Rhode Island Gov. Gina Raimondo’s new budget plan includes funding for children in foster care to continue receiving state support after they turn 18, which would mark a return to the state’s approach before the Great Recession.
Eligible 18-year-olds will be able to stay in foster care and request assistance until age 21, and receive benefits like job training, housing assistance and help with applying for other public benefits.
The proposal is coupled with a bill introduced in the statehouse in early January by the state Representative Deborah Ruggiero (D), and would re-start a policy that had existed in the state until 2007.

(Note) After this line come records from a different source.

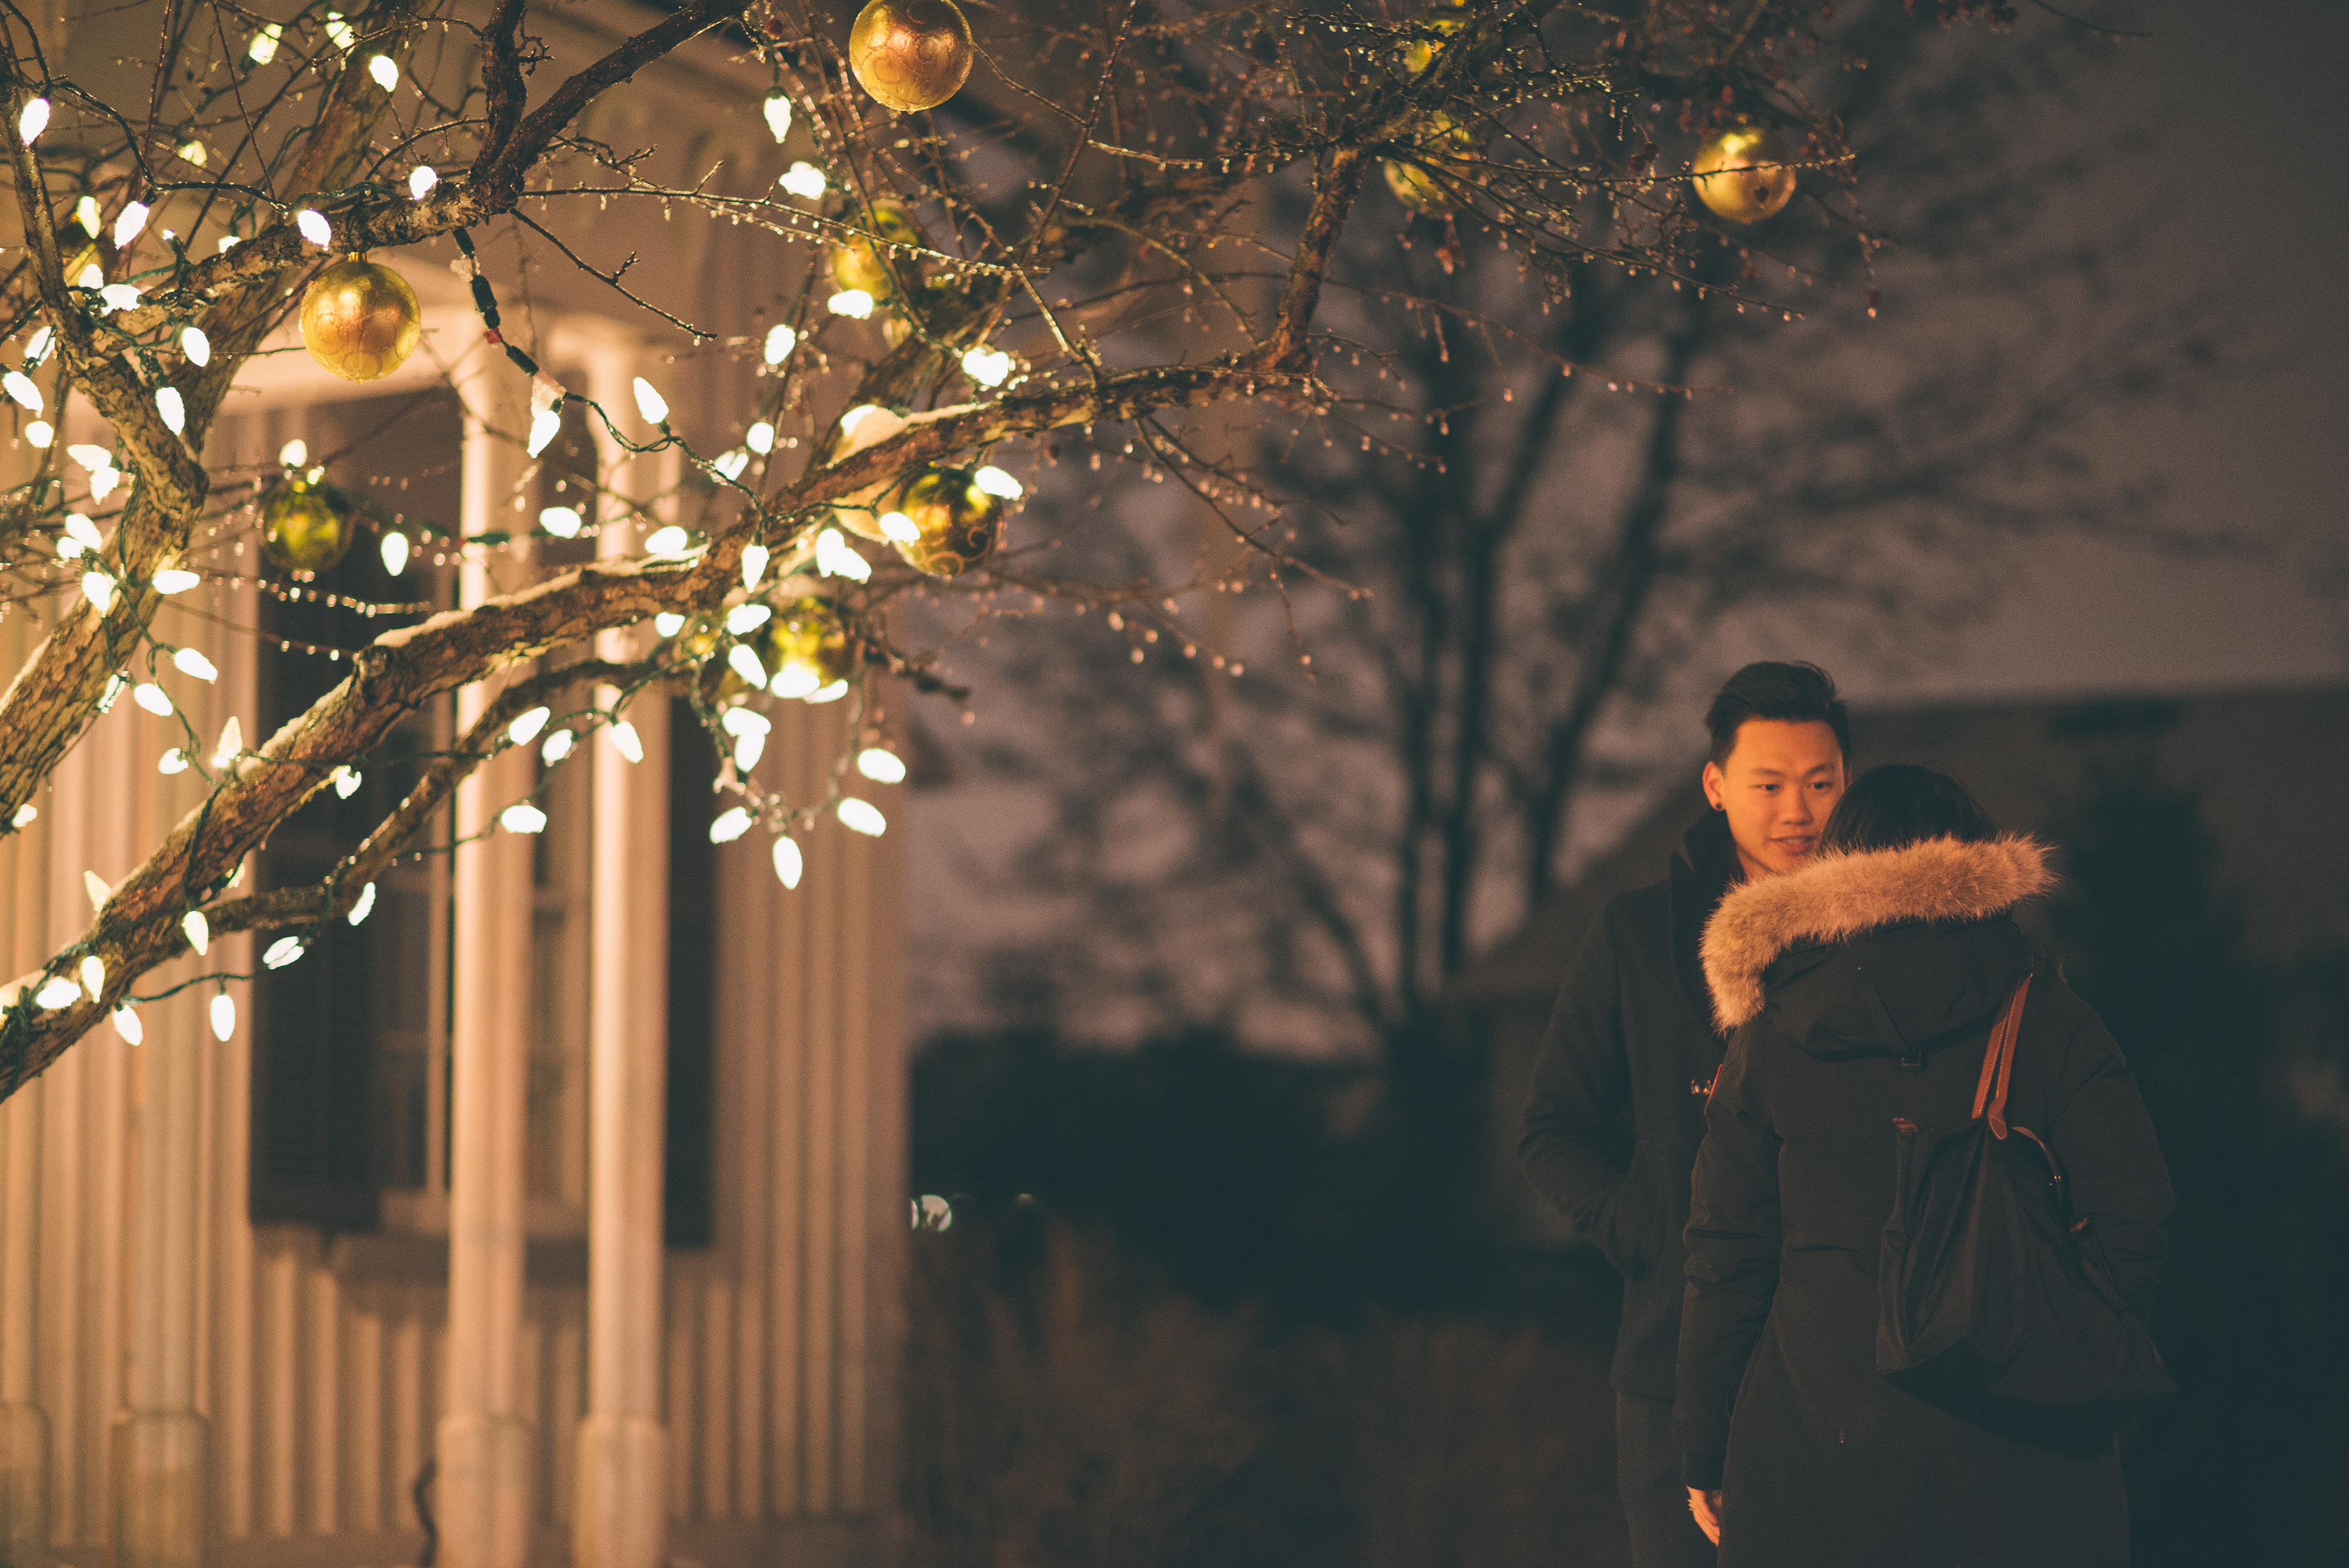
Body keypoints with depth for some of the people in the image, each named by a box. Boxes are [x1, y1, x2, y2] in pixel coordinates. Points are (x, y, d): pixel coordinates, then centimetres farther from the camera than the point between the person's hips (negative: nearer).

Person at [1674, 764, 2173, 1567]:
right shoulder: (2051, 1022, -2)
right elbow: (2130, 1235, -4)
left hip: (1818, 1452, 1)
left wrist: (1706, 1452, 10)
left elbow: (1726, 1260, 2)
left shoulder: (1773, 1036, 1)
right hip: (2018, 1467, 0)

Budget shortfalls prompted the elimination of Rhode Island’s extended care for youth just a year before the federal government offered to match states in such efforts. In 2008, George W. Bush signed the Fostering Connections to Success and Increasing Adoptions Act, permitting states to extend care to 21 with federal reimbursement through the Social Security Act’s funding for foster care.
The optional extension is an attempt to lengthen the runway to adulthood for the approximately 20,000 foster youth who “age out” at 18 without having found a permanent living situation, via adoption by their foster parents, for example. According to the state policy think tank the National Conference of State Legislators, 24 states and the District of Columbia now have policies like the one under consideration in Rhode Island.
The year after Rhode Island ended its extension, the number of youth aging out at 18 reached a peak of 158.
“Rhode Island used to do this until 2007, and then we cut the services,” said Raimondo, to a Rhode Island NBC news affiliate. “And since then, we’ve seen that wasn’t a good decision.”
The administration estimates the long-term additional costs to taxpayers will be minimal, and will immediately serve up to 70 youth this year.